Assoc. Prof. Richard Cosgrove will present ‘The Tasmanian Aborigines and the Constitution of Modern Human Behaviour.’
in the Meeting Room, QVMAG at Inveresk – 2.00 pm Sunday 27th April 2014
Admission: $5 General Public, $3 Friends of the Museum, $2 Students
Free for members of the Royal Society of Tasmania
To assist us with the organization of this event
please RSVP by Thursday 24th April 2014:
Email firstname.lastname@example.org or telephone 6323 3798
Research has shown that for the past 40,000 years, the Tasmanian Aborigines used a flaked stone technology similar to European Neanderthals, who lived between c.300,000 to 30,000 years ago. Paradoxically, the people who first crossed by boat from South East Asia to Sahul, the early land mass of New Guinea, Australia and Tasmania, were anatomically and behaviourally modern. They possessed a hafted stone axe technology, ocean going watercraft, practised art, caught deep sea fish, and had ceremonial burials. In this regard, Australia and Tasmania are unique, as there is no correlation between the appearance of these modern behaviours, and the material cultural ‘package’ used in Europe to identify the point at which such behaviours emerged.
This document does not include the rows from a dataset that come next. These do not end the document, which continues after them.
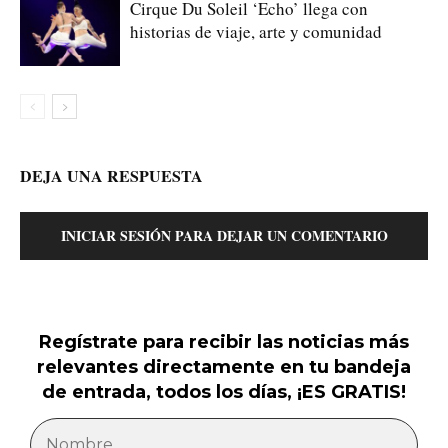
Cirque Du Soleil ‘Echo’ llega con
historias de viaje, arte y comunidad
DEJA UNA RESPUESTA
INICIAR SESIÓN PARA DEJAR UN COMENTARIO
Regístrate para recibir las noticias más
relevantes directamente en tu bandeja
de entrada, todos los días, ¡ES GRATIS!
The purpose of this presentation it to briefly discuss the archaeological variability from Sahul in a global context, and to discuss the Tasmanian Aboriginal people’s response to the changing ice age environments.
Assoc. Prof. Richard Cosgrove gained a BA from the Australian National University, followed by a PhD. on Tasmanian Aboriginal archaeology in 1992, focusing on the comparative palaeoecology and ice age landscapes occupied by Aboriginal people and their habitation sites of Southwest and Southeast Tasmania. He has research and teaching experience in human behavioural ecology, rock art studies, palaeoecology, zooarchaeology, stone artefact analysis and hunter-gatherer archaeology. His field work and research has included both national and international sites in England, China, Jordan and France. He has advised the Tasmanian forest industry, ICOMOS, the World Heritage Centre, the Tasmanian Aboriginal Lands and Sea Council, and has worked closely with both Aboriginal communities and Environmental Protection agencies on indigenous cultural heritage management.